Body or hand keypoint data
⟨
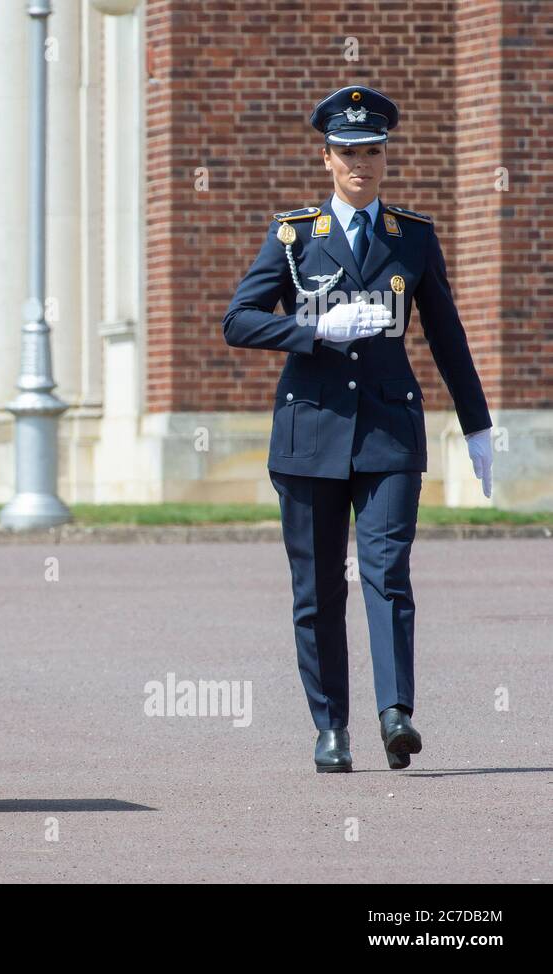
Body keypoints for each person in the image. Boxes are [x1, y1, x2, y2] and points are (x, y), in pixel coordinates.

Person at [222, 85, 494, 773]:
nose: (360, 164)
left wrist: (478, 426)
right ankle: (330, 727)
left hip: (389, 434)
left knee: (388, 571)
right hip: (310, 434)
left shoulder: (414, 238)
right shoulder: (294, 237)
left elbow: (448, 337)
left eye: (371, 151)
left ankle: (396, 714)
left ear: (384, 156)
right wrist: (312, 329)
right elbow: (239, 321)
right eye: (347, 152)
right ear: (328, 158)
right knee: (318, 590)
⟩
> _What to do_
Return each line from the data where the string "left" can be found.

> _Response_
left wrist: (478, 426)
left hip: (389, 434)
left knee: (388, 571)
left shoulder: (414, 238)
left elbow: (448, 337)
left eye: (371, 151)
left ankle: (396, 714)
left ear: (384, 156)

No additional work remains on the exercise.